A recent question asks why the Apollo lunar module wasn't routinely brought back when returning from the Moon, so it could be used as an Apollo 13 style lifeboat. The answers correctly state that after ascent from the Moon, the LM is essentially depleted of supplies and therefore would not be helpful. However, there is also an implication (particularly in the comments) that there was not enough fuel to bring back the added mass of the LM ascent stage.
I suspect that some missions actually did have enough fuel (or at least had capacity to add enough fuel) to bring back their ascent stage. Remember, the service module was designed for a "direct mode" mission, without a lunar module. The CSM was to land on the Moon atop a descent stage; the CSM would then take off from the Moon and return to Earth. When the mode was changed to lunar orbit rendezvous, the SM therefore had excess delta-v capability, particularly for Apollo 10-14. This excess capability was taken advantage of during Apollo 15-17 to add the service module experiment bay, a lunar rover, supplies for more days and more EVAs, and more moon rocks brought back.

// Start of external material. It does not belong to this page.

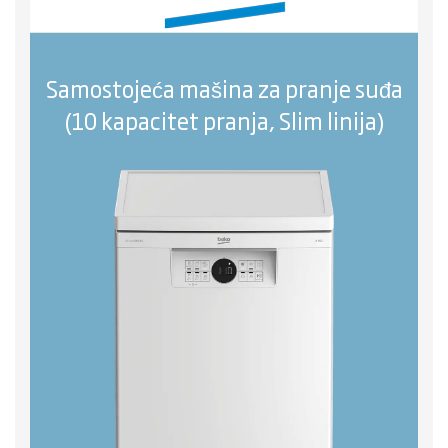
Samostojeća mašina za pranje suđa
(10 kapacitet pranja, Slim linija)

Did some of the Apollo missions have enough fuel left to bring back the ascent stage?
- Consider Apollo 10-12 and 14-17. We know it worked for 13. The other missions either had no crew, did not go to the Moon, or did not have a LM. Apollo 10 could have performed the lifeboat scenario, even if it didn't get all the way to the lunar surface.
- Assume that the mission has already landed the LM on the Moon, performed its EVAs, launched from the Moon, and rendezvoused in lunar orbit.
- The mass to return should include the CM, SM, LM ascent stage, whatever residual propellants exist in these three modules, the 3 astronauts, and the lunar samples.
- There needs to be enough propellant to perform the trans-Earth injection. Your choice if you also want to consider any correction burns. Your choice if you want to burn the residual propellant in the ascent stage.
- Please use the actual statistics of the individual missions (available in Apollo by the Numbers), rather than the nominal or theoretical statistics of Apollo hardware.
- Don't worry about why you would do this (that's the purview of the previous question), just whether it is simply possible.